Invitae has its own variant interpretation method, called Sherloc, which employs a quantitative system for assessing the pathogenicity of variants. However, Nussbaum acknowledged that the company pays "very little attention" to current in silico methods right now because of the limitations that Couch's team pointed out in their paper. "The output of Hart et al.'s sequence-based computational prediction models fits well into a system that uses a quantitative approach to assessing pathogenicity," he said.
Couch also sees the published list of predicted classifications as a way to prioritize which variants in BRCA1 and BRCA2 need further investigation. "The goal is to have a shortcut to better understanding what a variant is," he said. "Then, we can set the variants aside that need additional workup with family and functional data."
He and his colleagues are starting to look into the variants predicted to be deleterious based on these metapredictors. "It's going to take a long time to get through these things," he said.

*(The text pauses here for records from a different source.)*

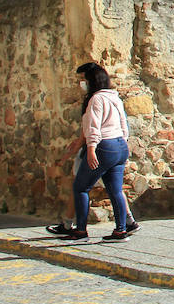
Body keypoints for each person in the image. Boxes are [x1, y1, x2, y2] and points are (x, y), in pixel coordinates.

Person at [46, 63, 133, 241]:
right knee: (115, 189)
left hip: (104, 146)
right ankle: (121, 230)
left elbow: (94, 127)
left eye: (84, 80)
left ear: (91, 81)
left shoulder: (96, 100)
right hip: (119, 145)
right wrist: (123, 143)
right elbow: (124, 124)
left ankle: (80, 230)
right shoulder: (115, 98)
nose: (82, 84)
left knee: (80, 188)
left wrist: (92, 149)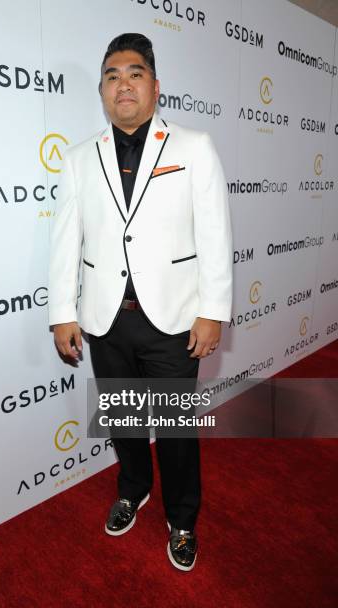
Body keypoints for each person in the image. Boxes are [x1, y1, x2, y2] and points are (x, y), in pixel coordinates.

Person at [48, 33, 232, 571]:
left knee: (175, 431)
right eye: (112, 75)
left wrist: (213, 310)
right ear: (103, 91)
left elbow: (216, 234)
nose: (122, 84)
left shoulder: (194, 147)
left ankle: (182, 518)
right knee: (124, 421)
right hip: (105, 321)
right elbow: (66, 239)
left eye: (134, 73)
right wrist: (63, 312)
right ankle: (134, 489)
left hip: (173, 320)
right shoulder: (80, 159)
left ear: (155, 86)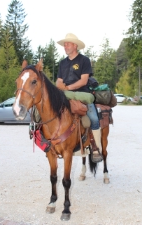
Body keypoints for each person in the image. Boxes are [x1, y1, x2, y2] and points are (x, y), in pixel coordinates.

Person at [56, 33, 102, 163]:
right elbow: (58, 81)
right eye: (64, 44)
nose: (65, 46)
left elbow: (83, 81)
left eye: (68, 44)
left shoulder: (84, 60)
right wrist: (61, 87)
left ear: (75, 46)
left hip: (83, 94)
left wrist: (67, 89)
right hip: (65, 96)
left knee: (93, 118)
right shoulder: (62, 63)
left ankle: (96, 148)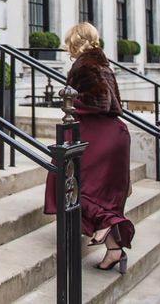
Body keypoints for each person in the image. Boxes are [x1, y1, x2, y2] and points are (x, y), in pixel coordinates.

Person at [43, 22, 134, 274]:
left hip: (100, 136)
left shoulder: (86, 64)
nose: (66, 46)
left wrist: (69, 100)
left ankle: (105, 225)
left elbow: (101, 99)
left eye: (69, 41)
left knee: (67, 182)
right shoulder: (101, 62)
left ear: (77, 41)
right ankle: (115, 249)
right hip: (111, 134)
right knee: (95, 191)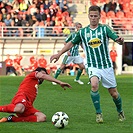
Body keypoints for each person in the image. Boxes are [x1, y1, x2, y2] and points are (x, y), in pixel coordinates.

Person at [50, 5, 125, 123]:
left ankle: (120, 111)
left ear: (100, 16)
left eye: (96, 16)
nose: (93, 18)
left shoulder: (105, 29)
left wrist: (119, 41)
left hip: (106, 65)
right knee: (94, 85)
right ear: (88, 16)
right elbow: (71, 43)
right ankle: (99, 113)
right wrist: (58, 54)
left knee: (114, 93)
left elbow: (117, 38)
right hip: (92, 65)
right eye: (91, 16)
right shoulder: (83, 32)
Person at [0, 67, 71, 122]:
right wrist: (59, 82)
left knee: (42, 118)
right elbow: (41, 76)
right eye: (42, 73)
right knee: (19, 109)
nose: (43, 76)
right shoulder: (32, 75)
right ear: (36, 72)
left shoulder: (36, 84)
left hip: (28, 105)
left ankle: (12, 119)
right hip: (22, 97)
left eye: (45, 74)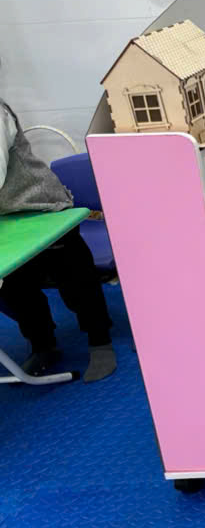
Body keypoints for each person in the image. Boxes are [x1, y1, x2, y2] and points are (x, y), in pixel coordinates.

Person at [0, 99, 116, 381]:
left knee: (75, 279)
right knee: (15, 286)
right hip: (8, 220)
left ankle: (100, 341)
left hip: (43, 206)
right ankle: (43, 346)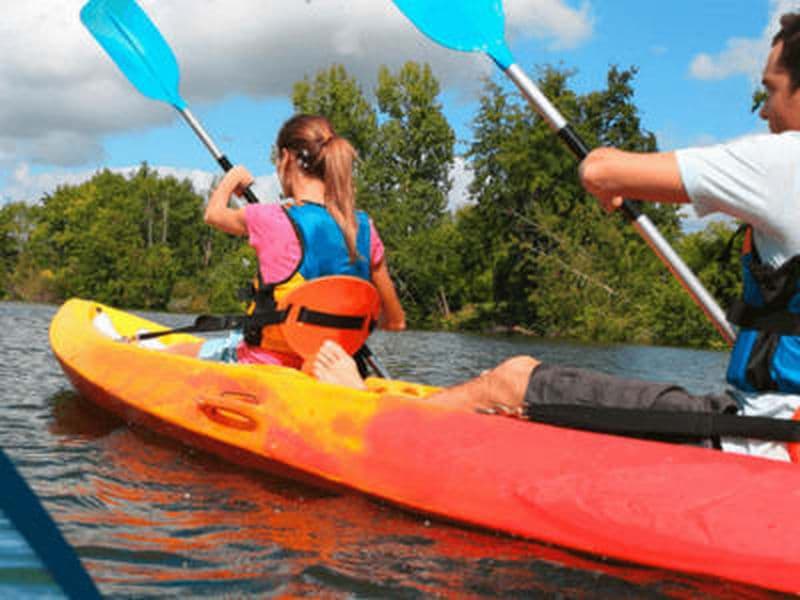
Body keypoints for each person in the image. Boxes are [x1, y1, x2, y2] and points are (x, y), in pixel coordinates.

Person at [312, 13, 800, 462]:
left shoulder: (785, 161)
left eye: (771, 90)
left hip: (761, 438)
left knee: (513, 378)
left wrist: (610, 177)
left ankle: (372, 422)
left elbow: (600, 169)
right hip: (768, 422)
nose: (763, 111)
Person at [178, 114, 405, 368]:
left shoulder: (270, 218)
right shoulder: (364, 227)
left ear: (287, 158)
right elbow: (395, 322)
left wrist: (232, 177)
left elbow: (214, 214)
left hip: (265, 365)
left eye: (277, 159)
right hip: (333, 369)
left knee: (172, 352)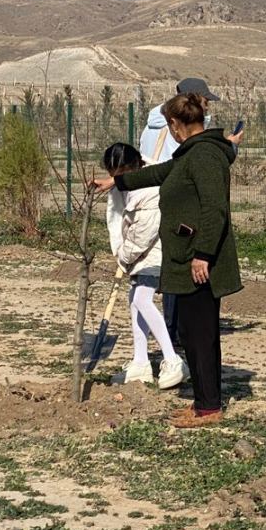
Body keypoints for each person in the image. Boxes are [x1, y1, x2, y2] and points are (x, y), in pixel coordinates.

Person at [93, 91, 240, 428]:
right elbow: (157, 174)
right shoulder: (191, 154)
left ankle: (209, 407)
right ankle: (204, 401)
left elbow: (214, 209)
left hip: (199, 260)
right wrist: (116, 183)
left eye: (170, 125)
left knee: (199, 334)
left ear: (176, 124)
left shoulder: (203, 156)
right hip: (186, 256)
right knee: (192, 332)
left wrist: (203, 254)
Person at [137, 77, 240, 346]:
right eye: (203, 101)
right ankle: (174, 336)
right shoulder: (182, 133)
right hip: (176, 211)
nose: (205, 107)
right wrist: (228, 147)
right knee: (175, 272)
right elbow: (194, 172)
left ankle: (166, 336)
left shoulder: (150, 127)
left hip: (150, 203)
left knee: (152, 276)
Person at [100, 142, 187, 390]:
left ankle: (172, 359)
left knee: (142, 300)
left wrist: (124, 257)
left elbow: (143, 234)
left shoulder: (150, 190)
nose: (119, 180)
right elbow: (119, 218)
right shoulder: (126, 181)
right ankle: (140, 362)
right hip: (141, 252)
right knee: (135, 299)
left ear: (135, 165)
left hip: (157, 251)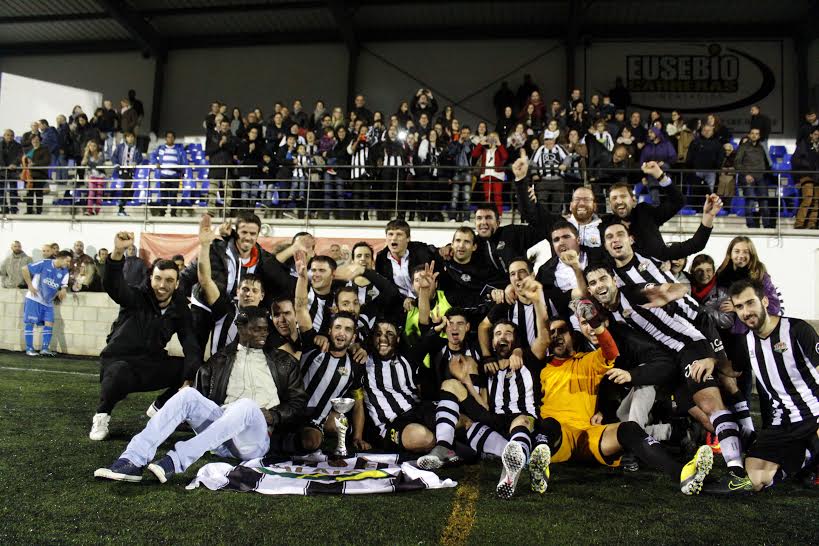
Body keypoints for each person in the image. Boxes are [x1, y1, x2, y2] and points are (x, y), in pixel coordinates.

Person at [584, 263, 752, 493]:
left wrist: (670, 292)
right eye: (593, 283)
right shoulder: (610, 316)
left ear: (613, 279)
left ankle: (737, 473)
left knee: (710, 403)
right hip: (671, 364)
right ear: (590, 290)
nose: (599, 285)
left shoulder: (632, 292)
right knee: (704, 419)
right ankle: (752, 447)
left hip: (688, 346)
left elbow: (675, 289)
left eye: (603, 278)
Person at [93, 306, 307, 483]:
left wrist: (273, 415)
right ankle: (132, 460)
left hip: (255, 439)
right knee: (187, 396)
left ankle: (175, 461)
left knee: (246, 406)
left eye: (265, 329)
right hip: (221, 436)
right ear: (240, 329)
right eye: (256, 329)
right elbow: (200, 399)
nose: (263, 333)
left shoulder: (284, 362)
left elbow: (298, 403)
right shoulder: (219, 360)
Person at [527, 303, 714, 496]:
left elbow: (610, 352)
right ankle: (540, 467)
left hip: (589, 435)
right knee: (549, 424)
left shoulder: (588, 360)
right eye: (552, 332)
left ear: (572, 335)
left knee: (630, 429)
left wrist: (595, 322)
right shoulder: (540, 367)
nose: (556, 335)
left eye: (562, 331)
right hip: (558, 438)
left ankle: (683, 475)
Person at [89, 231, 202, 442]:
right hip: (120, 361)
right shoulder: (136, 297)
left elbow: (191, 345)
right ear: (150, 278)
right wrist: (117, 252)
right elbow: (114, 286)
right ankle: (102, 415)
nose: (162, 285)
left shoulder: (180, 309)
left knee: (196, 369)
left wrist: (188, 379)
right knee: (117, 372)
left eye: (169, 280)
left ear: (177, 284)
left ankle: (159, 406)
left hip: (150, 363)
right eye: (158, 278)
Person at [727, 279, 819, 491]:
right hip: (782, 422)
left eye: (750, 303)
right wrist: (710, 361)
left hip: (814, 414)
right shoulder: (745, 342)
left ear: (765, 301)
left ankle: (809, 452)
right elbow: (734, 369)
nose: (746, 311)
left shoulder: (797, 330)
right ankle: (804, 457)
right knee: (754, 479)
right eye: (739, 307)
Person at [21, 250, 70, 356]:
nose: (68, 264)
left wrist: (63, 290)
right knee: (30, 322)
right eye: (67, 261)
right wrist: (30, 285)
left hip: (48, 301)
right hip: (34, 298)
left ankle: (44, 349)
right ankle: (29, 349)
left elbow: (64, 286)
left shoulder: (65, 271)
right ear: (61, 258)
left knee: (49, 322)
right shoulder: (45, 263)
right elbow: (24, 268)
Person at [734, 128, 774, 228]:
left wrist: (766, 172)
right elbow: (737, 163)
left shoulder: (761, 147)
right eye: (752, 133)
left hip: (761, 177)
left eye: (757, 134)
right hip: (748, 177)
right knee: (750, 200)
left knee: (764, 201)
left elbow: (766, 162)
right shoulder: (743, 147)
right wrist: (746, 174)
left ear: (759, 136)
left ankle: (767, 224)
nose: (754, 135)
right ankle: (750, 224)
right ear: (749, 135)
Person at [153, 131, 187, 217]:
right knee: (163, 195)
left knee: (173, 195)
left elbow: (184, 161)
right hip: (164, 175)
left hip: (174, 175)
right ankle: (162, 213)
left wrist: (182, 172)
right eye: (168, 137)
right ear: (165, 138)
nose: (170, 139)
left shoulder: (179, 150)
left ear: (174, 139)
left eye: (172, 137)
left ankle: (173, 213)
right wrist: (155, 162)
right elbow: (152, 156)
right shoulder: (161, 148)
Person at [791, 126, 819, 229]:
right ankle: (799, 223)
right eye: (816, 134)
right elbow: (796, 160)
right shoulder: (803, 145)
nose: (817, 137)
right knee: (808, 198)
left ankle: (812, 223)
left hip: (817, 177)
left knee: (816, 201)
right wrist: (809, 165)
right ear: (811, 135)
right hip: (806, 175)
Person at [111, 132, 143, 217]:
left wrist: (136, 162)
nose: (131, 138)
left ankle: (122, 208)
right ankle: (120, 208)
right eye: (129, 136)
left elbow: (140, 158)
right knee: (122, 189)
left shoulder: (137, 148)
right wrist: (117, 164)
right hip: (121, 170)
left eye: (132, 136)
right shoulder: (120, 147)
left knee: (126, 190)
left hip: (131, 171)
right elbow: (114, 157)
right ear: (126, 138)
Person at [23, 134, 51, 215]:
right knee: (29, 194)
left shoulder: (45, 149)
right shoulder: (28, 150)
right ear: (31, 141)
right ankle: (29, 211)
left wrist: (34, 164)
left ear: (39, 140)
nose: (35, 141)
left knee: (39, 194)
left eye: (37, 139)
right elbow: (23, 160)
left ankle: (39, 211)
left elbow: (46, 161)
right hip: (29, 175)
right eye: (33, 139)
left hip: (40, 175)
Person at [0, 129, 23, 214]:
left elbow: (20, 156)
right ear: (4, 136)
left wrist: (14, 164)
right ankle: (4, 208)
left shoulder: (18, 146)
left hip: (13, 171)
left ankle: (14, 209)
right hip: (1, 171)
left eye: (11, 135)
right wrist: (3, 166)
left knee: (13, 191)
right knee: (1, 192)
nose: (9, 137)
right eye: (8, 135)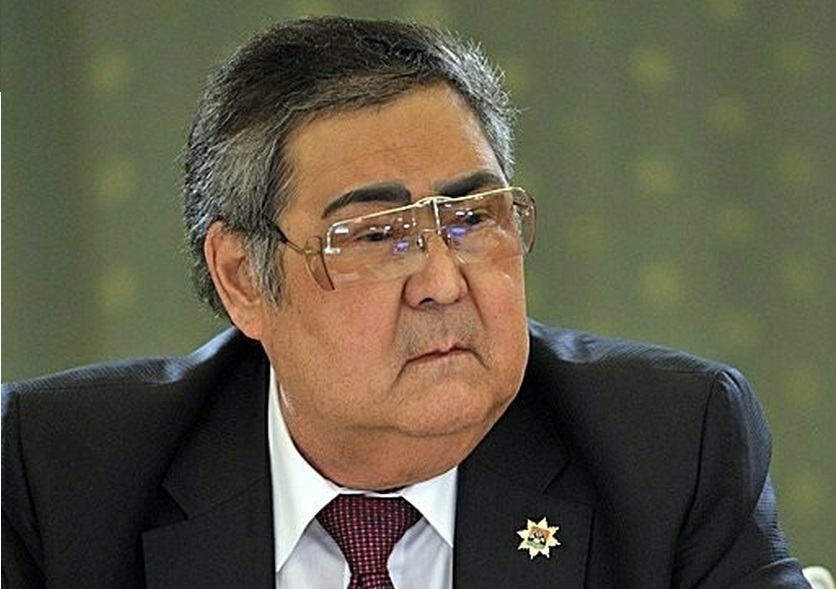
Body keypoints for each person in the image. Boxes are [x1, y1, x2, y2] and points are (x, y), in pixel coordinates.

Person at [1, 16, 811, 589]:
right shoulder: (56, 474)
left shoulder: (670, 445)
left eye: (473, 219)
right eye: (375, 234)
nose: (443, 282)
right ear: (243, 277)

But now, when a patient comes in with a missense VUS in a BRCA1 or BRCA2, and there is a lack of family, pathology, or functional data, "at the very least we have something to start with," Couch noted.
This work could also be useful to ClinGen — an NIH-funded effort to build an authoritative central resource on the clinical relevance of genes and variants — which has a Sequence Variant Interpretation Working Group focused on refining the American College of Medical Genetics and Genomics' guidelines with quantitative approaches.
The current ACMG variant interpretation guidelines, which are widely used by clinical labs, note that in silico models should be applied carefully and not be the sole source of evidence used to make clinical assertions about a variant. The group recommends further that evidence from in silico predictors should only be considered supporting evidence on the pathogenicity or neutrality of a variant if all the models used agree on the classification.
This guidance is somewhat vague, said Rehm, who is last author on the ACMG guidelines and a principal investigator of ClinGen, because there are so many in silico models out there. "Some work the exact same way, and … some work better for some genes versus others," she said. "The ideal thing is to pick out a predictor that is well validated for specific genes."
Expert panels within ClinGen focused on classifying variants in genes linked to specific diseases are working on finding the best in silico predictor for that gene of interest. According to Rehm, within ACMG, experts are also trying to find a single metapredictor that could be applicable across genes and provide some information when there aren't gene-specific in silico models.
Reflecting on the work going on within ClinGen, ACMG, and ENIGMA (which is an expert group within ClinGen), Couch noted that all these expert groups are moving toward similar goals.
"They're heading toward us, but we're also heading toward them," said Couch. "We're trying to reach back and look at the ACMG [variant interpretation] guidelines and see how we can adapt our rules to better fit their model, because clinicians around the world are very familiar with that ACMG model."